Lebanese flee homes as Israeli strikes targeting Hezbollah intensify

Lebanese who fled villages in southern Lebanon arrive in Beirut. (AFP/Getty Images)
Lebanese who fled villages in southern Lebanon arrive in Beirut. (AFP/Getty Images)

Summary

The Israeli military launched dozens more airstrikes following one of the worst bouts of bloodshed between Israel and Hezbollah since their monthlong conflict in 2006.

Thousands of Lebanese are fleeing their homes in the country’s south as Israel intensifies its military campaign against Hezbollah, raising fears of an all-out war a day after a barrage of strikes killed hundreds in the country.

In the early hours of Tuesday, the Israeli military launched dozens more airstrikes against Hezbollah after downing projectiles fired from Lebanon. The attacks followed roughly 1,600 Israeli strikes Monday against Hezbollah’s military infrastructure and militants.

The impact of Israel’s strikes on Tuesday wasn’t immediately clear. Hezbollah said it had targeted six Israeli military sites overnight.

Roads were blocked as people fled southern Lebanon, pictures and videos online showed, after the Israeli military broadcast evacuation orders on Monday that it said were designed to move civilians out of harm’s way. The Lebanese minister of health said Monday that thousands had been displaced from the targeted areas.

The surge in fighting risks spiraling into an all-out war between Israel and Hezbollah after nearly a year of lower-intensity fighting, sparked by the conflict in Gaza.

Monday’s strikes were by far the deadliest day of skirmishes in the current hostilities and one of the worst bouts of bloodshed between Israel and Hezbollah since their monthlong conflict in 2006. In all, the strikes killed almost 500 people, including dozens of women and children, and wounded more than 1,600, according to Lebanese authorities.

The Israeli military has said Hezbollah uses civilian infrastructure to launch attacks on Israel and published what it said were pictures of weapons, including long-range missiles, inside homes in Lebanon.

The U.S. has relentlessly sought to negotiate a cease-fire between Israel and Hamas in Gaza that could also calm fighting with Hezbollah.

The Pentagon said Monday that it was sending additional forces to the Middle East but didn’t say how many, for how long or for what mission.

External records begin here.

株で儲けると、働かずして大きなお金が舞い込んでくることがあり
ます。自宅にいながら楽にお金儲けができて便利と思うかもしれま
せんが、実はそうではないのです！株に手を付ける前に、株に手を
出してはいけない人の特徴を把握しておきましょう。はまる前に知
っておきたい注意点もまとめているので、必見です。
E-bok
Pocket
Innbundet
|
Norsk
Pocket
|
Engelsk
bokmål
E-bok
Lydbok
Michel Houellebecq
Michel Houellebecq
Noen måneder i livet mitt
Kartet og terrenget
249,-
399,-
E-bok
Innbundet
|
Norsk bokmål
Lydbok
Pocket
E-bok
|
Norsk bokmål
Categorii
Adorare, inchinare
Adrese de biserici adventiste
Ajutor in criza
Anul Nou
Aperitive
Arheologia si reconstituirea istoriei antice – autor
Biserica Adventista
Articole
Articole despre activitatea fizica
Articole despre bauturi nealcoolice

Israel’s goal in raising the intensity of airstrikes is to force Hezbollah to stop firing on cities and towns in Israel’s north, so tens of thousands of displaced residents can return to their homes.

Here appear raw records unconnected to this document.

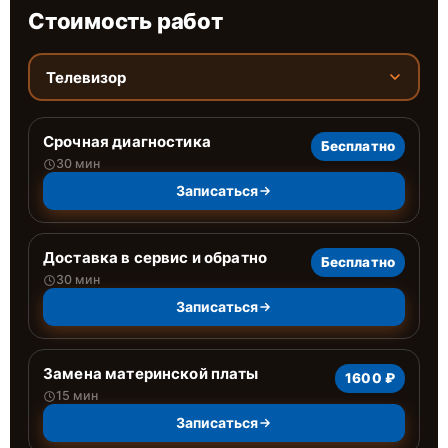
Стоимость работ
Телевизор
Срочная диагностика
Бесплатно
30 мин
Записаться
Доставка в сервис и обратно
Бесплатно
30 мин
Записаться
Замена материнской платы
1600 ₽
15 мин
Записаться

Hezbollah began firing on Israel on Oct. 8 in support of Hamas, a day after the Palestinian militants launched a cross-border attack on Israeli communities that ignited the current conflict.

The Israeli bombing campaign over the past week, which its military has dubbed “Northern Arrows," has come alongside the targeted killings of Hezbollah commanders and attacks on its members involving exploding pagers that were attributed to Israel.

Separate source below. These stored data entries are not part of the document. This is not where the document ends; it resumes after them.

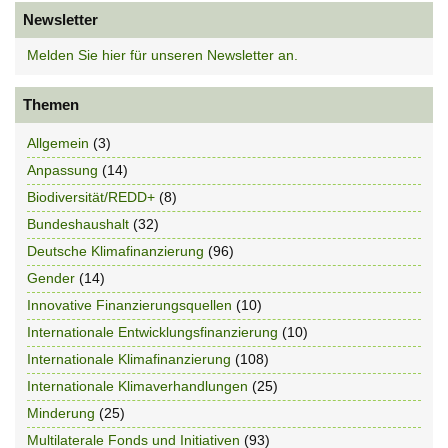
Newsletter
Melden Sie hier für unseren Newsletter an.
Themen
Allgemein
(3)
Anpassung
(14)
Biodiversität/REDD+
(8)
Bundeshaushalt
(32)
Deutsche Klimafinanzierung
(96)
Gender
(14)
Innovative Finanzierungsquellen
(10)
Internationale Entwicklungsfinanzierung
(10)
Internationale Klimafinanzierung
(108)
Internationale Klimaverhandlungen
(25)
Minderung
(25)
Multilaterale Fonds und Initiativen
(93)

Israel “is not interested in a full-scale war," Israeli Foreign Minister Israel Katz wrote in a Sept. 23 letter to the United Nations Security Council. Katz urged the U.N. to enforce Security Council resolution 1701, a decision intended to settle the 2006 Lebanon war between Israel and Hezbollah and which called for a withdrawal of armed groups from south of Lebanon’s Litani River.

Israeli Prime Minister Benjamin Netanyahu is expected to speak later this week at the U.N. General Assembly in New York. His government on Monday approved a one-week “special situation" for the country, which gives the government the power to impose restrictions on communities due to the security situation. Such restrictions already exist in northern Israel near the border with Lebanon but have now been expanded.

More than 8,800 rockets, missiles and drones have been fired by Hezbollah into Israel since Oct. 8, according to Israel. The Israeli military has also struck Lebanon more than 8,000 times by air, drone, missile and artillery in the same period, according to the nonprofit Armed Conflict Location and Event Data.